Elle dit qu’elle avait un autre chèque de 500 euros à verser, mais que l’ADIL lui aurait conseillé de ne pas le donner avant l’audience, sans que nul ne comprenne pourquoi. Son fils aîné est dans la salle, il est convié à la barre car il aide sa mère, celle-ci n’a que 523 euros de ressources mensuelles.
« Je vais à l’épicerie sociale, déjà ça m’aide. » Le fils explique les soucis liés à des installations défectueuses (fuite d’eau), ou coûteuses (eau chaude couplée à la chaudière, il faut mettre le chauffage en route, l’été, pour avoir de l’eau chaude, dit le fils), « donc elle paie ses loyers mais quand elle a un rappel de charges, ça lui coûte un bras ».
Le bailleur semble reconnaître à mi-voix n’avoir pas été « assez réactif », mais précise avoir « ravalé tout l’immeuble, changé les fenêtres, la porte d’entrée ». Bref, la joute se poursuit et le président rééquilibre en permanence les choses.

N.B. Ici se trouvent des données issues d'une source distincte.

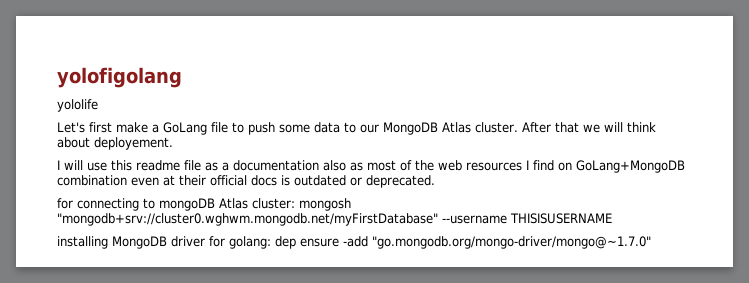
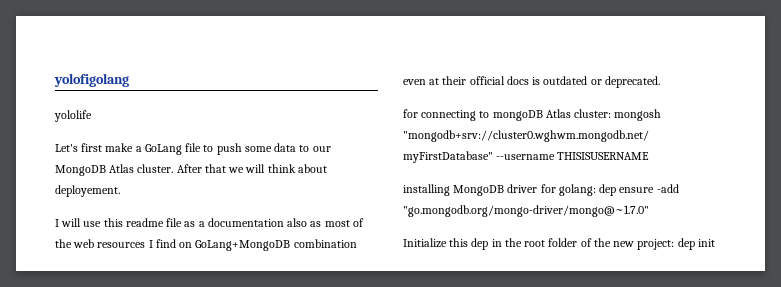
(651, 242) none -> [403,238,715,250] // Initialize this dep in the root folder of the new project: dep init

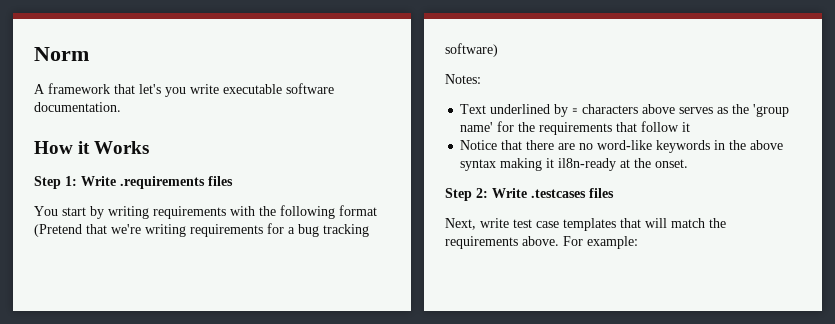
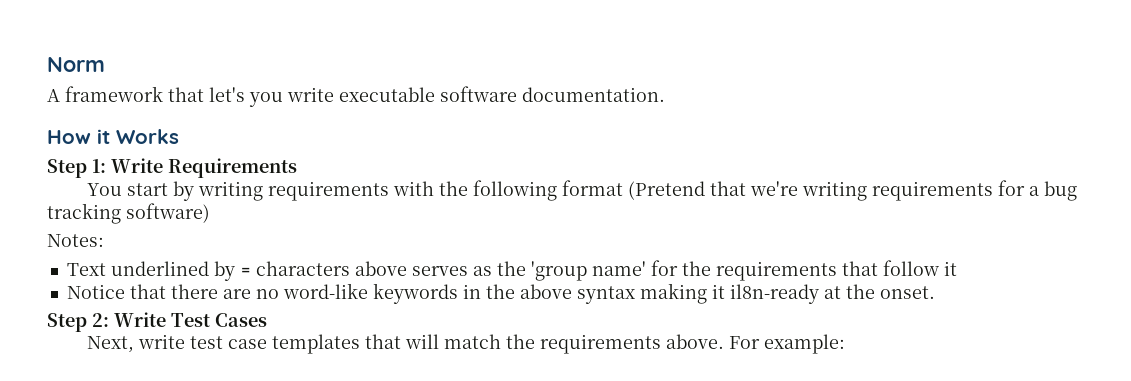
[120,176,233,189] .requirements files -> [168,158,297,178] Requirements
[531,188,614,198] .testcases files -> [171,313,267,327] Test Cases

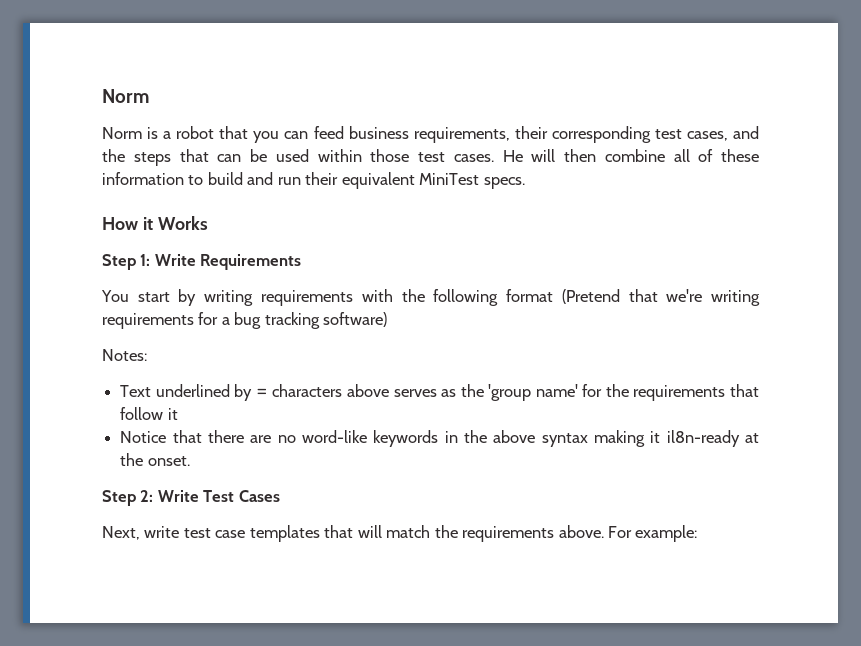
[47,86,665,107] A framework that let's you write executable software documentation. -> [102,126,759,143] [102,149,759,166] [102,172,525,189] Norm is a robot that you can feed business requirements, their corresponding test cases, and the steps that can be used within those test cases. He will then combine all of these information to build and run their equivalent MiniTest specs.

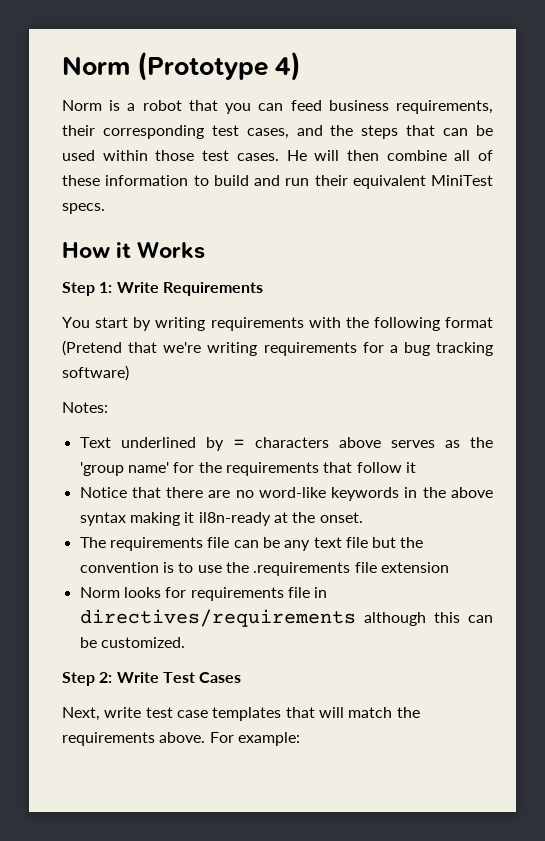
[102,89,149,103] Norm -> [62,51,302,81] Norm (Prototype 4)
(190, 461) none -> [79,537,424,551] [79,562,449,576] [79,587,328,601] [79,609,493,627] [79,637,185,648] // The requirements file can be any text file but the convention is to use the .requirements file extension // Norm looks for requirements file in directives/requirements although this can be customized.

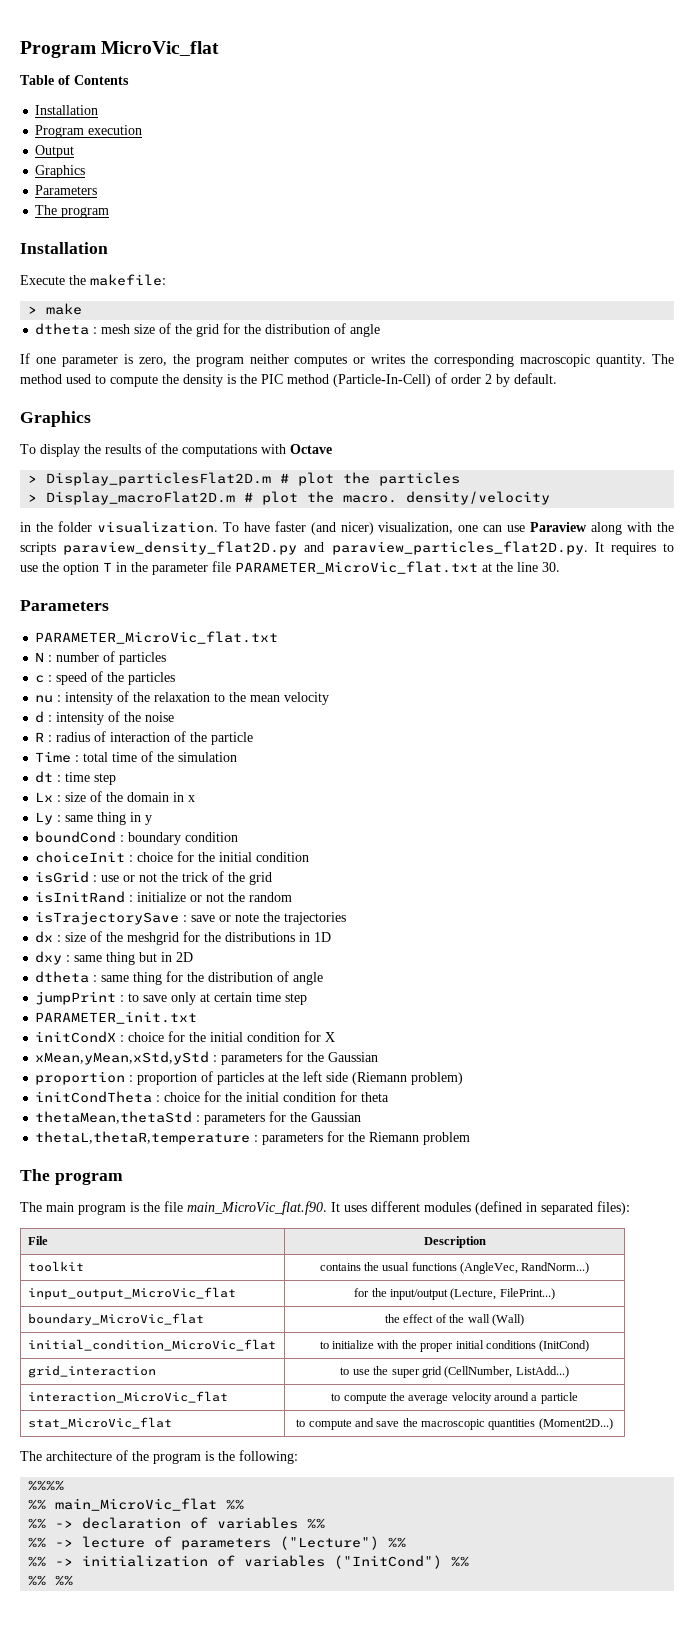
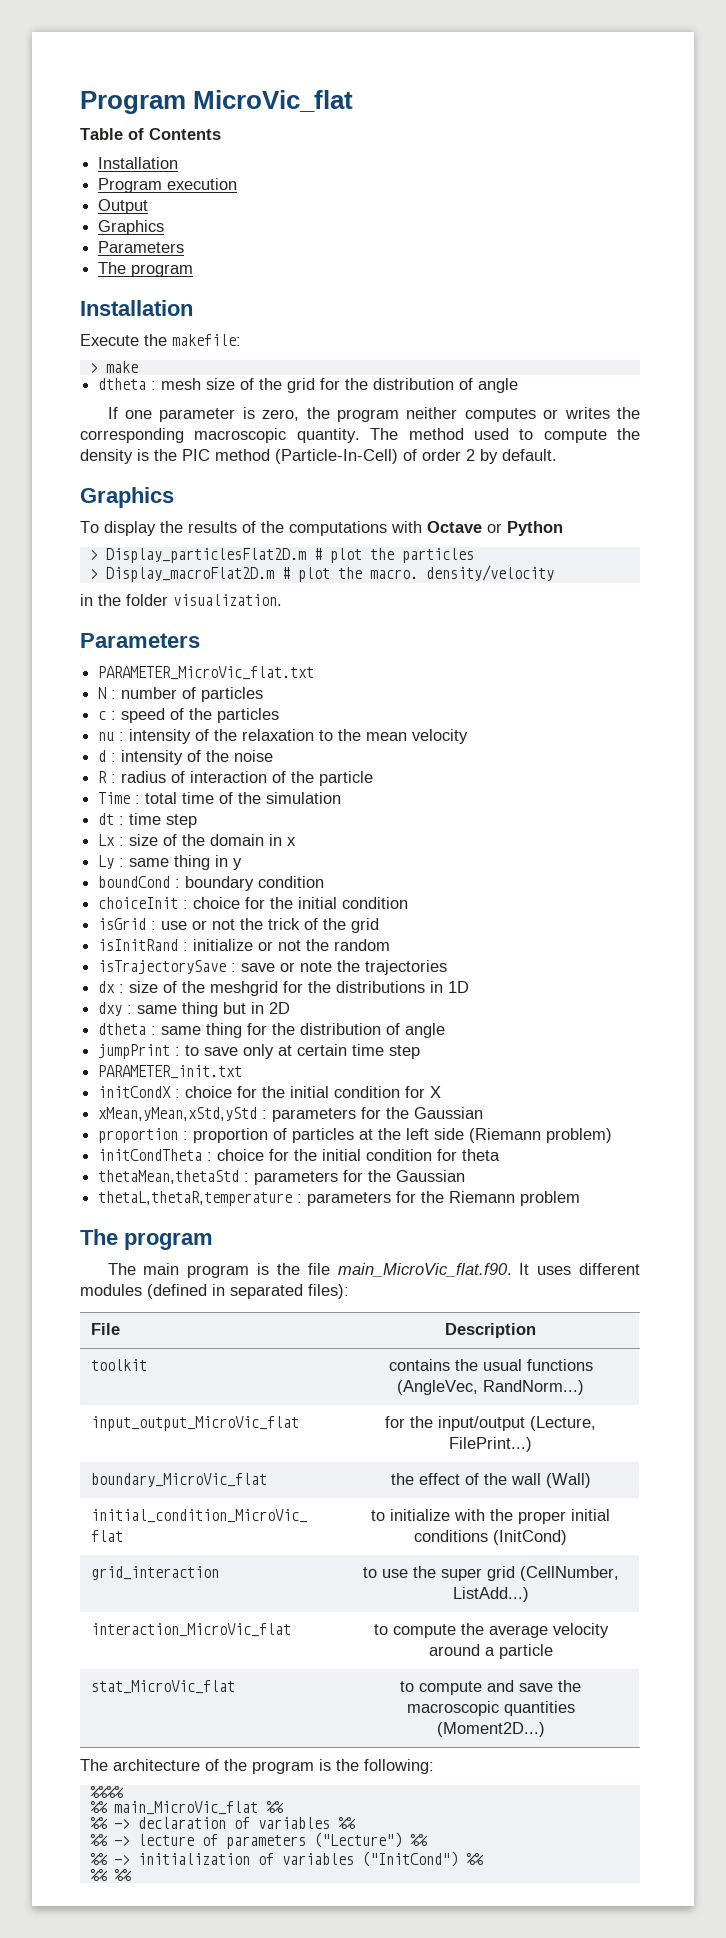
(332, 449) none -> [487,521,563,536] or Python
[222,521,674,535] [20,541,674,555] [20,561,560,575] To have faster (and nicer) visualization, one can use Paraview along with the scripts paraview_density_flat2D.py and paraview_particles_flat2D.py. It requires to use the option T in the parameter file PARAMETER_MicroVic_flat.txt at the line 30. -> (282, 600) none

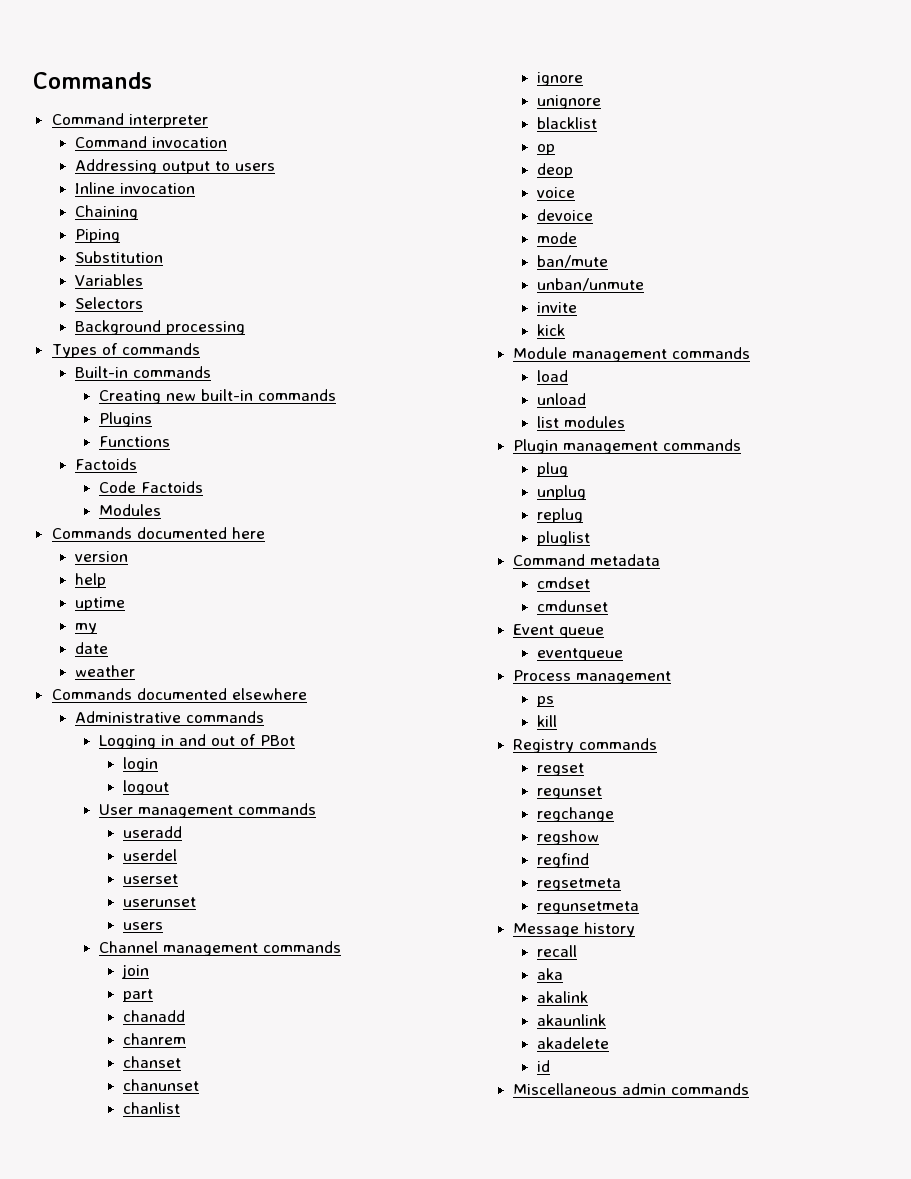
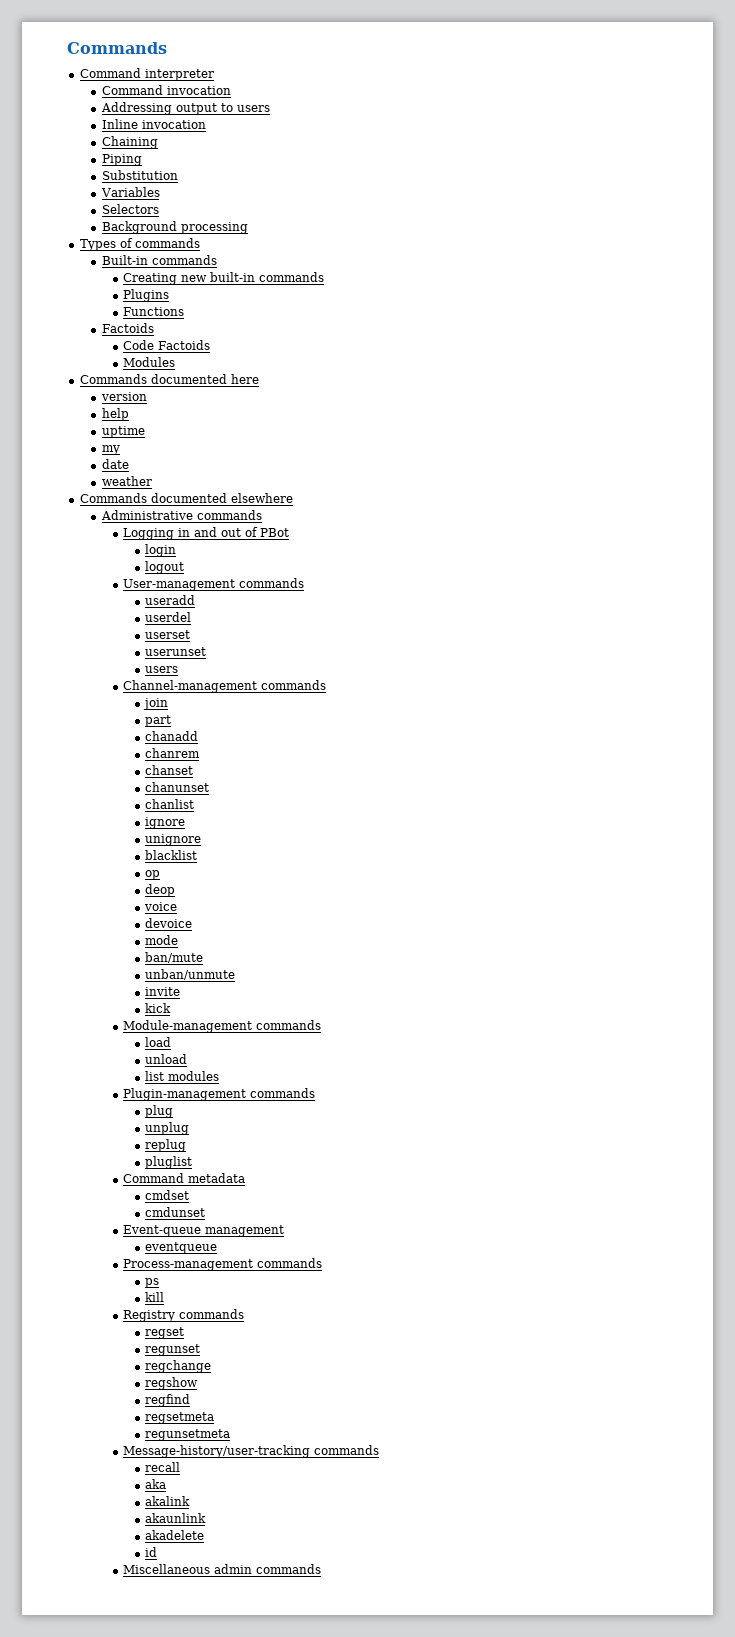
[99,804,234,818] User management -> [123,579,236,591] User-management
[99,941,259,956] Channel management -> [123,680,258,693] Channel-management
[513,347,668,362] Module management -> [123,1020,253,1033] Module-management
[513,439,659,454] Plugin management -> [123,1088,247,1101] Plugin-management
[513,624,605,638] Event queue -> [123,1225,285,1237] Event-queue management
[513,670,672,684] Process management -> [123,1258,323,1271] Process-management commands
[513,922,636,937] Message history -> [123,1445,380,1458] Message-history/user-tracking commands

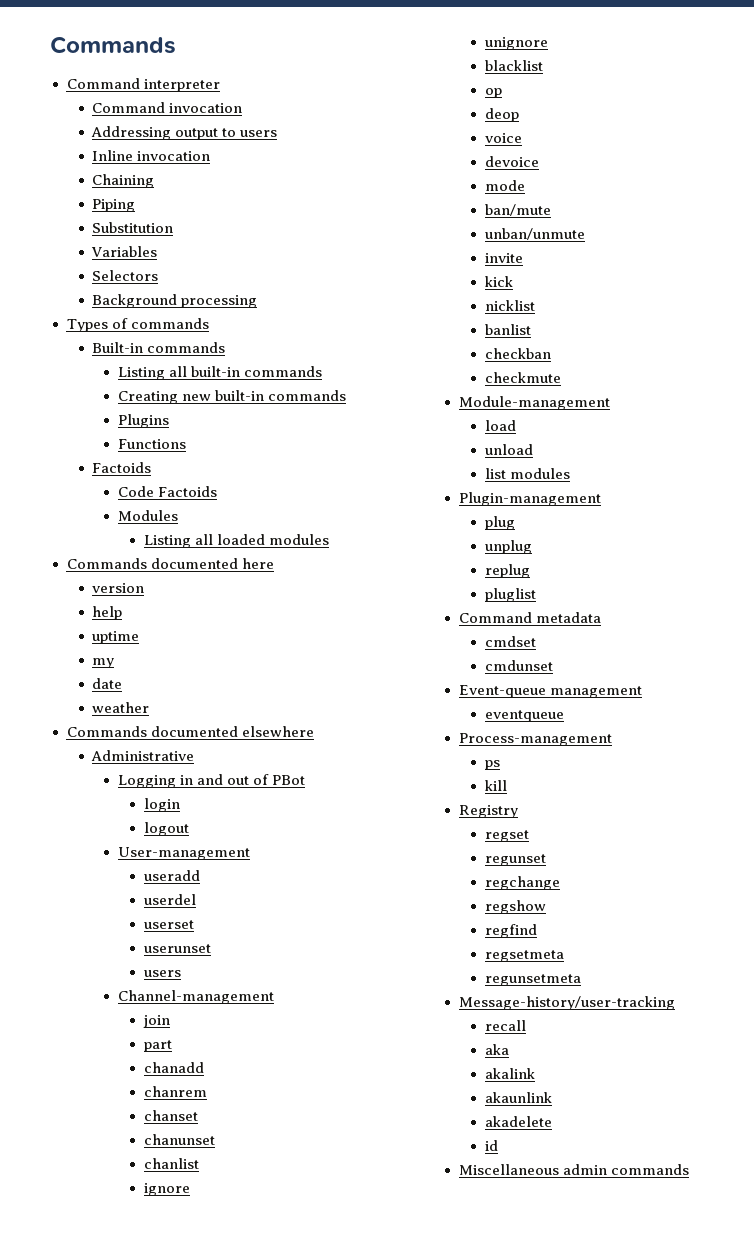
(217, 260) none -> [117,366,323,380] // Listing all built-in commands
(176, 362) none -> [143,534,329,548] // Listing all loaded modules
[196,510,262,520] commands -> (195, 755) none
[239,578,305,588] commands -> (250, 853) none
[261,680,327,690] commands -> (274, 997) none
(172, 1008) none -> [484,300,535,311] [484,324,531,335] [484,348,551,359] [484,372,561,383] // nicklist // banlist // checkban // checkmute
[256,1020,322,1030] commands -> (610, 403) none
[250,1088,316,1098] commands -> (601, 499) none
[257,1258,323,1268] commands -> (612, 739) none
[179,1309,245,1319] commands -> (518, 811) none
[314,1445,380,1455] commands -> (675, 1003) none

«On ne peut pas tout payer d’un coup !»

Le juge dit au bailleur que l’eau chaude couplée à la chaudière, « ça pèse sur le budget, vu le prix du gaz ». « Ce n’est pas une raison pour ne pas payer », répond le bailleur qui pense avoir été « suffisamment diligent » (la loi l’exige, ndla), et s’oppose à des délais de paiement. Derechef, la dame prend feu : « On ne peut pas tout payer d’un coup ! ça fait 3 mois qu’on vous donne de l’argent. » Le bailleur demande sa condamnation aux dépens, dont 642 euros de frais de procédure. La dame s’étrangle mais plus silencieusement. Le président recadre : il faut regarder quelle créance exactement est due, puis les moyens de payer de la locataire. Son fils l’aidera de 100 euros par mois, il s’y engage. Le juge va refaire les comptes, décision en janvier.

«C’est comique, ça»

 A la faveur de l’appel des causes (soit l’appel des dossiers), la dame s’était avancée pour communiquer ses pièces au juge qui s’en étonne : il devrait, en toute logique (logique qui coïncide avec les règles procédurales) les avoir avant l’audience, pour la préparer. « La greffière m’a dit de vous les donner en main propre, affirme madame. – Quelle greffière ? s’interroge le juge (dont la greffière est assise à côté de lui et n’a rien reçu). C’est comique, ça » conclut-il, alors que de larges sourires qui se dessinent dans les yeux plissés par-dessus les masques, illuminent les visages de tous les professionnels présents.